▶ _Work to complete_: The listing is to be returned word for word, without its images.

▶ _Provided data_:

-- Opening Marker --

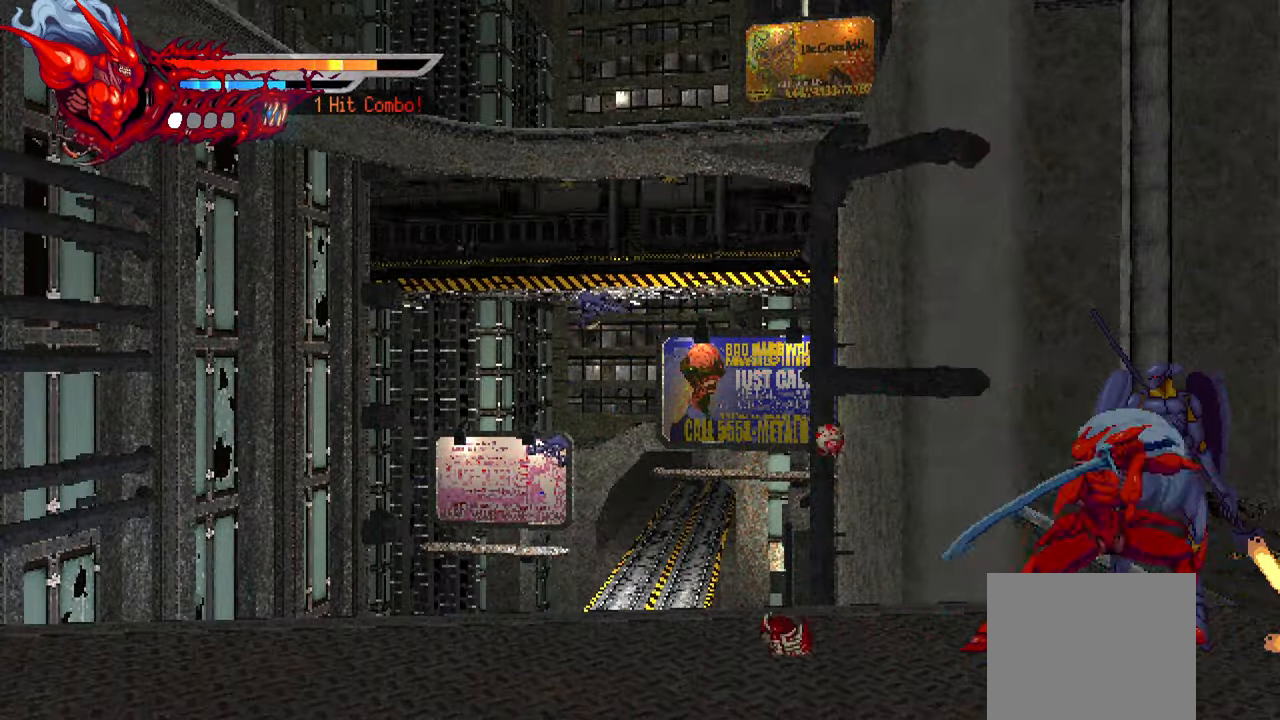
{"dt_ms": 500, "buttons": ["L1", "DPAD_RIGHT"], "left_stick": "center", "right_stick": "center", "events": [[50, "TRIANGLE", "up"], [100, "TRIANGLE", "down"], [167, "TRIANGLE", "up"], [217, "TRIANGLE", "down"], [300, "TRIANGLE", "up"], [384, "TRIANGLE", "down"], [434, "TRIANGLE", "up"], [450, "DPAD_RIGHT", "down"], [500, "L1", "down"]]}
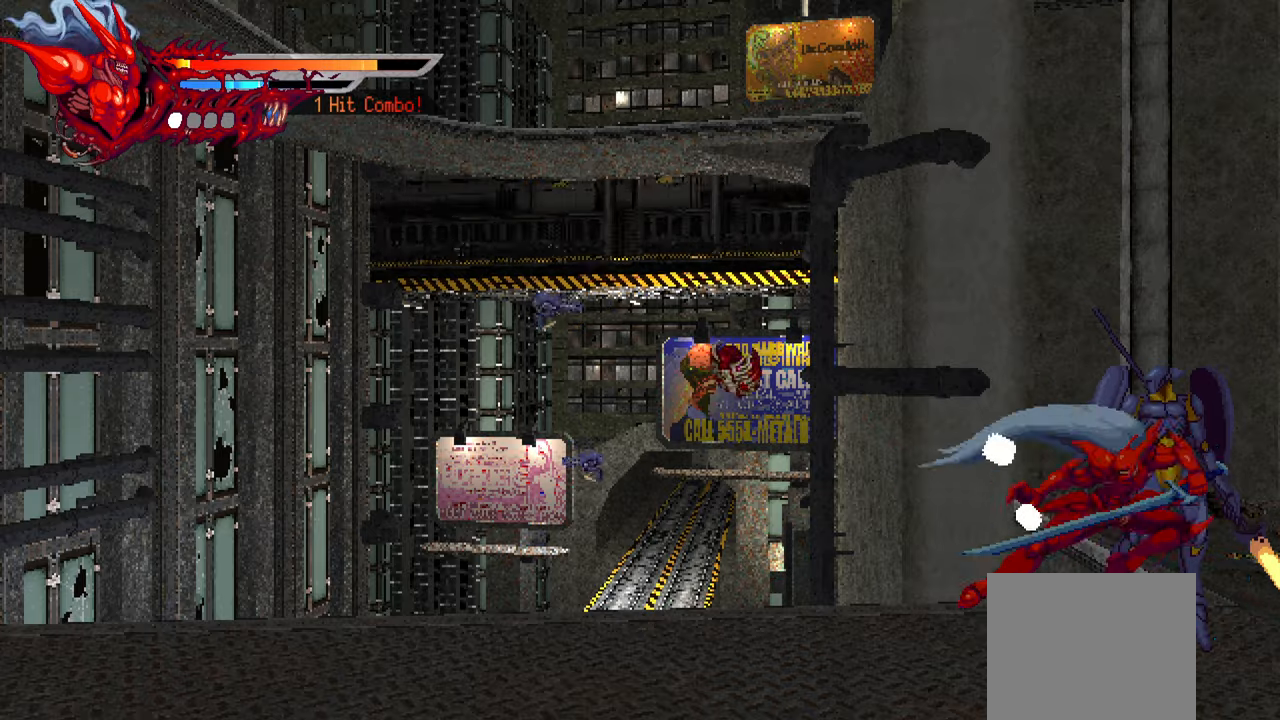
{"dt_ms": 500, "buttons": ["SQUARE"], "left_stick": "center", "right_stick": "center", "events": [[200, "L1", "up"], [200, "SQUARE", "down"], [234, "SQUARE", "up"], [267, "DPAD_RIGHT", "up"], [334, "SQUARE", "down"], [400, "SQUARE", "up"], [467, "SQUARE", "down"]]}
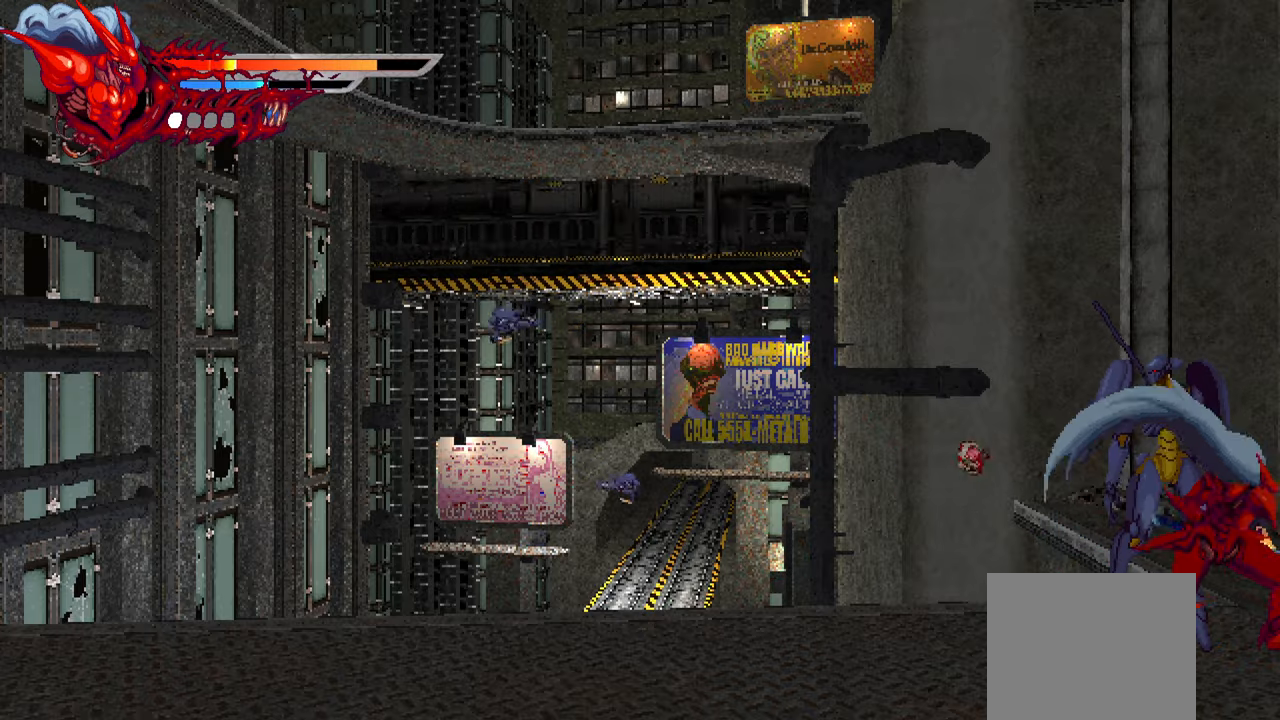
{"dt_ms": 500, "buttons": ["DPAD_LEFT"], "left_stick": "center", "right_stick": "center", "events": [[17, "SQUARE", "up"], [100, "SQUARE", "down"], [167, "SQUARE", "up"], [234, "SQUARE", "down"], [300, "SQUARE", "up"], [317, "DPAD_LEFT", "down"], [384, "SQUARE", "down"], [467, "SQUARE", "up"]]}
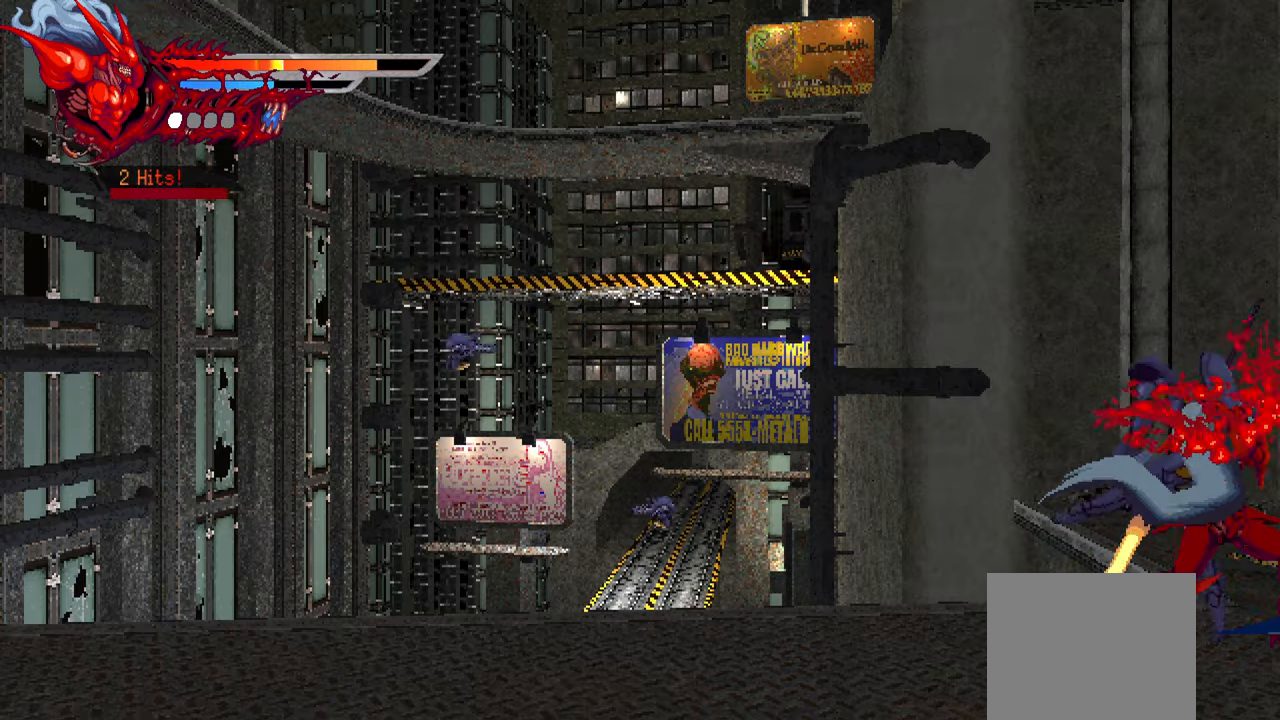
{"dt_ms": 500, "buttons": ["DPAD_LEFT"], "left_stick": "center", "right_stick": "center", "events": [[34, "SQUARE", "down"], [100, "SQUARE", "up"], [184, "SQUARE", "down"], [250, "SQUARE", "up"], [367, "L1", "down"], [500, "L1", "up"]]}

-- Closing Marker --

▶ _Task answer_:
{"dt_ms": 500, "buttons": ["L1", "DPAD_RIGHT"], "left_stick": "center", "right_stick": "center", "events": [[50, "TRIANGLE", "up"], [100, "TRIANGLE", "down"], [167, "TRIANGLE", "up"], [217, "TRIANGLE", "down"], [300, "TRIANGLE", "up"], [384, "TRIANGLE", "down"], [434, "TRIANGLE", "up"], [450, "DPAD_RIGHT", "down"], [500, "L1", "down"]]}
{"dt_ms": 500, "buttons": ["SQUARE"], "left_stick": "center", "right_stick": "center", "events": [[200, "L1", "up"], [200, "SQUARE", "down"], [234, "SQUARE", "up"], [267, "DPAD_RIGHT", "up"], [334, "SQUARE", "down"], [400, "SQUARE", "up"], [467, "SQUARE", "down"]]}
{"dt_ms": 500, "buttons": ["DPAD_LEFT"], "left_stick": "center", "right_stick": "center", "events": [[17, "SQUARE", "up"], [100, "SQUARE", "down"], [167, "SQUARE", "up"], [234, "SQUARE", "down"], [300, "SQUARE", "up"], [317, "DPAD_LEFT", "down"], [384, "SQUARE", "down"], [467, "SQUARE", "up"]]}
{"dt_ms": 500, "buttons": ["DPAD_LEFT"], "left_stick": "center", "right_stick": "center", "events": [[34, "SQUARE", "down"], [100, "SQUARE", "up"], [184, "SQUARE", "down"], [250, "SQUARE", "up"], [367, "L1", "down"], [500, "L1", "up"]]}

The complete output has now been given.